*Document excerpt*:

== == ==

The things simulacrums are immune to are not abuse, that's just how they work based on the spell description. They're a lot like constructs.





If you want to do this you will have to do it with something more real. Maybe you're looking for an Alchemist.

With this you would be able to heal naturally, age, breed, possibly be resurrected, etc. Or at least be able to make an extremely strong argument to do so.

This is a good find... I think this is exactly the kind of thing Unseenmage was looking for in the opening post.

Jack_Simth
2017-12-19, 07:15 PM
This is a supernatural effect, not an actual creature.It's not a supernatural thing. Simulacrum is an Instant spell. The magic has come and gone; there is no magic present post-casting (other than the lingering aura, which will last 1d6*10 minutes - an hour at most - as it's a 7th level spell). An unequipped simulacrum of a human Fighter-20 that's been kicking around for over an hour won't show up under Arcane Sight any differently than an unequipped human Fighter-10 would.

unseenmage
2017-12-19, 08:53 PM
Its that 'illusory duplicate' bit that causes a lot of the trouble. Which puzzles me greatly as accentuating the 'duplicate' over the illusory prevents a lot of abuse.

For one accentuating 'illusory' makes folk think the spell makes a Construct for some reason. Where accentuating the 'duplicate' part gives you just a half strength version of the base creature.

If making it some sort of extramagical Construct grants it superpowers not derailed in the spell then it is probably not the most accurate interpretation.
And to be clear, being not-alive is definitely a superpower more than a weakness.

Bronk
2017-12-19, 09:25 PM
Its that 'illusory duplicate' bit that causes a lot of the trouble. Which puzzles me greatly as accentuating the 'duplicate' over the illusory prevents a lot of abuse.

For one accentuating 'illusory' makes folk think the spell makes a Construct for some reason. Where accentuating the 'duplicate' part gives you just a half strength version of the base creature.

If making it some sort of extramagical Construct grants it superpowers not derailed in the spell then it is probably not the most accurate interpretation.
And to be clear, being not-alive is definitely a superpower more than a weakness.

Yeah, the more I look over the spell, the more I realize they could have been a lot more clear on its particulars.

There's a lot about the life and times of a simulacrum in Expedition to the Ruins of Greyhawk. Looking through it now, there's a fair bit on page 164 about a simulacrum attempting to gain more the 'illusion of life', and gaining a soul as well.

unseenmage
2017-12-20, 04:15 AM
Yeah, the more I look over the spell, the more I realize they could have been a lot more clear on its particulars.

There's a lot about the life and times of a simulacrum in Expedition to the Ruins of Greyhawk. Looking through it now, there's a fair bit on page 164 about a simulacrum attempting to gain more the 'illusion of life', and gaining a soul as well.

Expedition to the Ruins of Castle Greyhawk is indeed rife with Simulacrum precedent, for what that's worth.


Page 110, "With the death of Vayne, Iggwilv's simulacrum becomes free-willed"
Explicitly says that the Sim gains volition and free-will because of its creator's death.

== == ==

Records from a data collection:
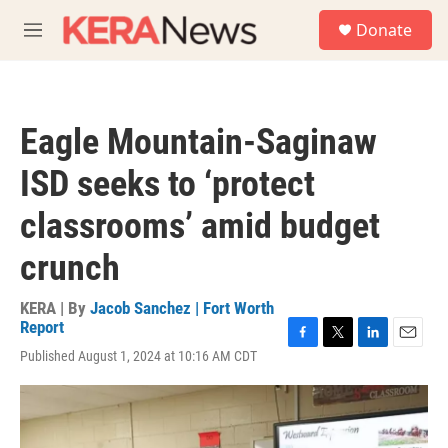
Skip to main content
S
Donate
e
M
a
e
r
n
c
u
h
Eagle Mountain-Saginaw
u
e
ISD seeks to ‘protect
r
y
classrooms’ amid budget
crunch
KERA | By
Jacob Sanchez | Fort Worth
Report
F
T
L
E
Published August 1, 2024 at 10:16 AM CDT
a
w
i
m
c
i
n
a
e
t
k
i
b
t
e
l
o
e
d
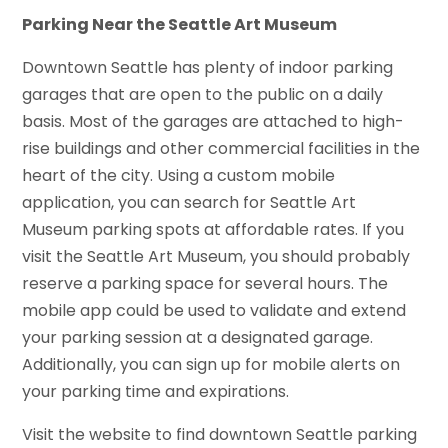
Parking Near the Seattle Art Museum
Downtown Seattle has plenty of indoor parking
garages that are open to the public on a daily
basis. Most of the garages are attached to high-
rise buildings and other commercial facilities in the
heart of the city. Using a custom mobile
application, you can search for Seattle Art
Museum parking spots at affordable rates. If you
visit the Seattle Art Museum, you should probably
reserve a parking space for several hours. The
mobile app could be used to validate and extend
your parking session at a designated garage.
Additionally, you can sign up for mobile alerts on
your parking time and expirations.
Visit the website to find downtown Seattle parking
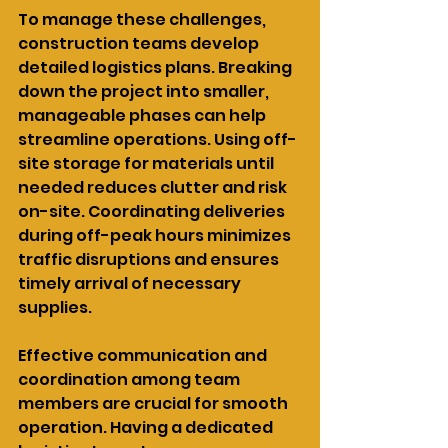
To manage these challenges, 
construction teams develop 
detailed logistics plans. Breaking 
down the project into smaller, 
manageable phases can help 
streamline operations. Using off-
site storage for materials until 
needed reduces clutter and risk 
on-site. Coordinating deliveries 
during off-peak hours minimizes 
traffic disruptions and ensures 
timely arrival of necessary 
supplies.
Effective communication and 
coordination among team 
members are crucial for smooth 
operation. Having a dedicated 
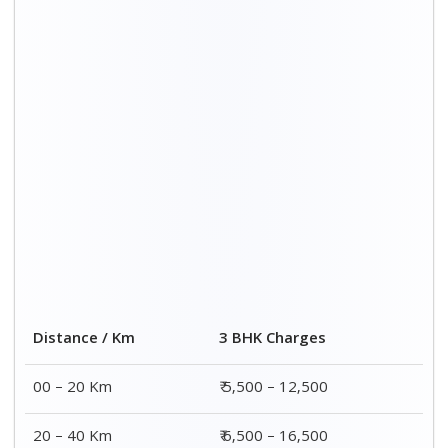
20 – 40 Km
₹ 6,500 – 16,500
40 – 60 Km
₹ 8,500 – 18,500
60 – 80 Km
₹ 10,500 – 20,500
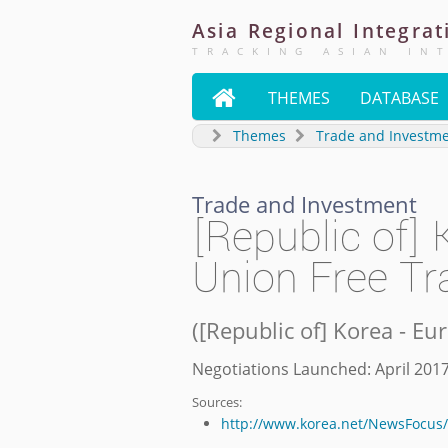
Asia
Regional
Integrat
TRACKING ASIAN IN

THEMES
DATABASE
Themes
Trade and Investm
Trade and Investment
[Republic of]
Union Free T
(
[Republic of] Korea - E
Negotiations Launched: April 201
Sources:
http://www.korea.net/NewsFocus/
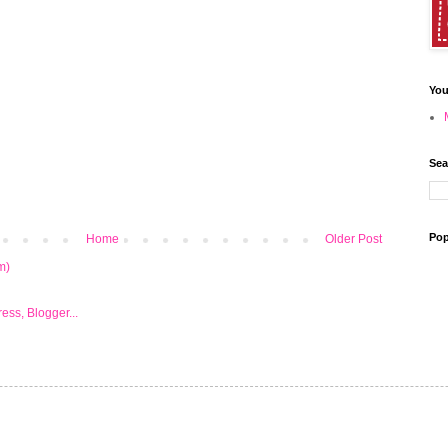
You
Sea
Pop
Home
Older Post
m)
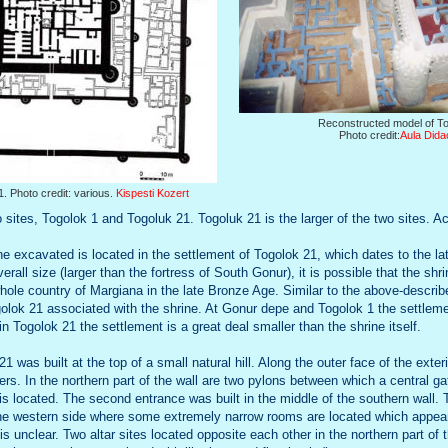
Reconstructed model of To
Photo credit:
Aula Dida
1. Photo credit: various.
Kispesti Kozert
 sites, Togolok 1 and Togoluk 21. Togoluk 21 is the larger of the two sites. A
ne excavated is located in the settlement of Togolok 21, which dates to the l
verall size (larger than the fortress of South Gonur), it is possible that the sh
whole country of Margiana in the late Bronze Age. Similar to the above-describe
olok 21 associated with the shrine. At Gonur depe and Togolok 1 the settlem
in Togolok 21 the settlement is a great deal smaller than the shrine itself.
1 was built at the top of a small natural hill. Along the outer face of the exteri
ers. In the northern part of the wall are two pylons between which a central 
 is located. The second entrance was built in the middle of the southern wall.
 the western side where some extremely narrow rooms are located which appea
 is unclear. Two altar sites located opposite each other in the northern part of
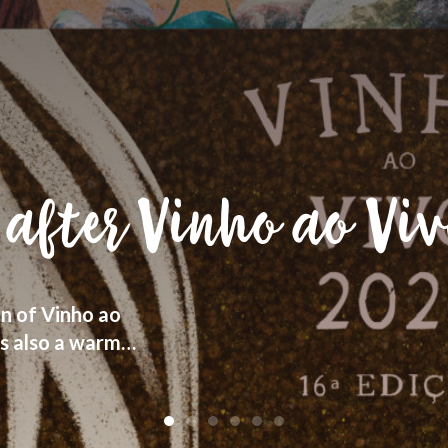
 human heritage,
r “terroir”, with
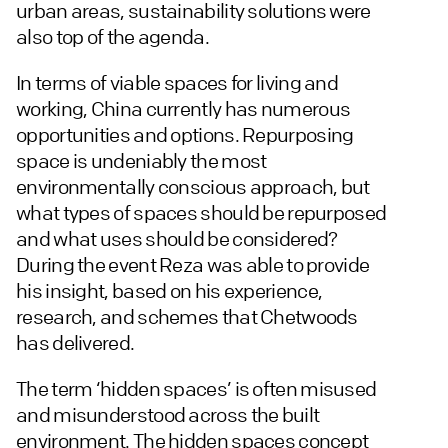
urban areas, sustainability solutions were
also top of the agenda.
In terms of viable spaces for living and
working, China currently has numerous
opportunities and options. Repurposing
space is undeniably the most
environmentally conscious approach, but
what types of spaces should be repurposed
and what uses should be considered?
During the event Reza was able to provide
his insight, based on his experience,
research, and schemes that Chetwoods
has delivered.
The term ‘hidden spaces’ is often misused
and misunderstood across the built
environment. The hidden spaces concept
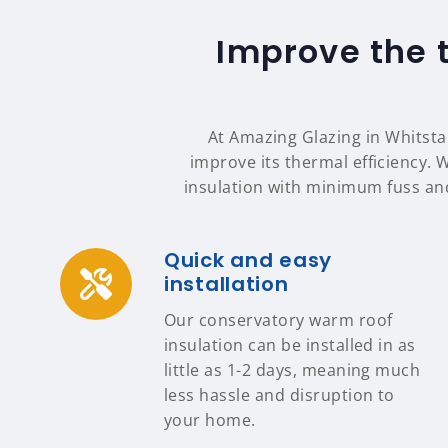
Improve the 
At Amazing Glazing in Whitstab
improve its thermal efficiency. 
insulation with minimum fuss an
Quick and easy
installation
Our conservatory warm roof
insulation can be installed in as
little as 1-2 days, meaning much
less hassle and disruption to
your home.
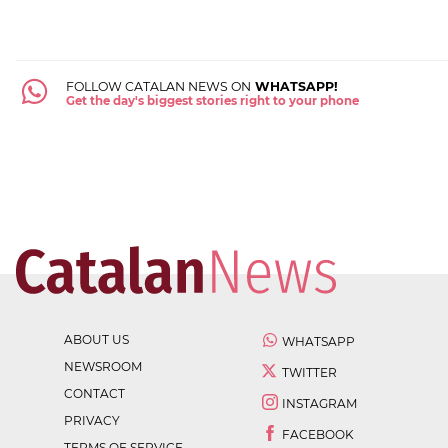
FOLLOW CATALAN NEWS ON
WHATSAPP!
Get the day's biggest stories right to your phone
ABOUT US
WHATSAPP
NEWSROOM
TWITTER
CONTACT
INSTAGRAM
PRIVACY
FACEBOOK
TERMS OF SERVICE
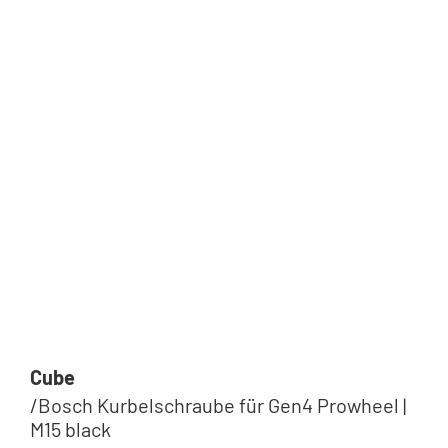
Cube
/Bosch Kurbelschraube für Gen4 Prowheel |
M15 black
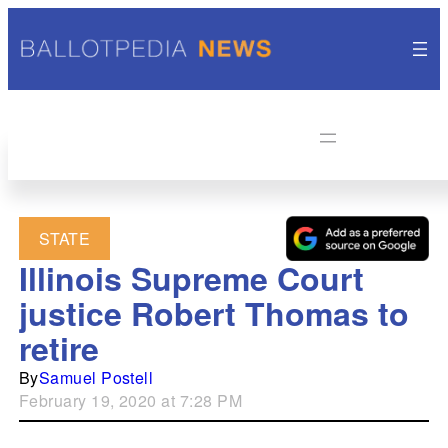
STATE
Illinois Supreme Court
justice Robert Thomas to
retire
By
Samuel Postell
February 19, 2020 at 7:28 PM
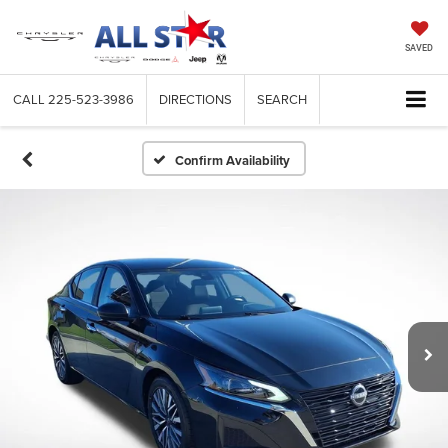
SAVED
CALL
225-523-3986
DIRECTIONS
SEARCH
Confirm Availability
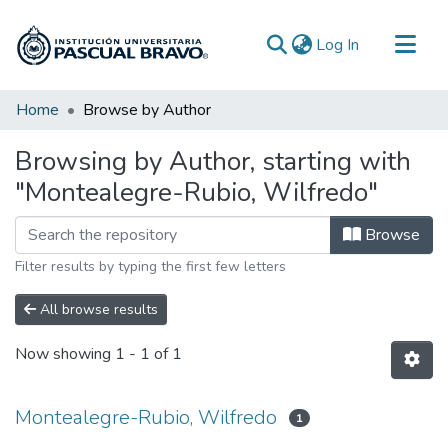
(current)
Log In
Communities & Collections
Home
Browse by Author
All of DSpace
Browsing by Author, starting with
"Montealegre-Rubio, Wilfredo"
Browse
Filter results by typing the first few letters
All browse results
Now showing
1 - 1 of 1
Montealegre-Rubio, Wilfredo
1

== == ==

*Study questions*:
**1)** From the forum thread about the simulacrum spell, reproduce the passage between "If you want" and "human Fighter-10 would.", inclusive.
**2)** Answer these questions using the forum thread about the simulacrum spell:
(a) According to Jack_Simth, what duration does the Simulacrum spell have?
(b) Which page of Expedition to the Ruins of Greyhawk is cited for a simulacrum trying to gain more of the "illusion of life" and a soul?
(c) Per the quoted line from page 110, what event makes Iggwilv's simulacrum free-willed?
**3)** Render this sentence from the forum thread about the simulacrum spell in Spanish: "If you want to do this you will have to do it with something more real."

*Solution set*:
**1)**
If you want to do this you will have to do it with something more real. Maybe you're looking for an Alchemist.

With this you would be able to heal naturally, age, breed, possibly be resurrected, etc. Or at least be able to make an extremely strong argument to do so.

This is a good find... I think this is exactly the kind of thing Unseenmage was looking for in the opening post.

Jack_Simth
2017-12-19, 07:15 PM
This is a supernatural effect, not an actual creature.It's not a supernatural thing. Simulacrum is an Instant spell. The magic has come and gone; there is no magic present post-casting (other than the lingering aura, which will last 1d6*10 minutes - an hour at most - as it's a 7th level spell). An unequipped simulacrum of a human Fighter-20 that's been kicking around for over an hour won't show up under Arcane Sight any differently than an unequipped human Fighter-10 would.

**2)**
(a) Instant
(b) Page 164
(c) The death of Vayne

**3)** Si quieres hacer esto, tendrás que hacerlo con algo más real.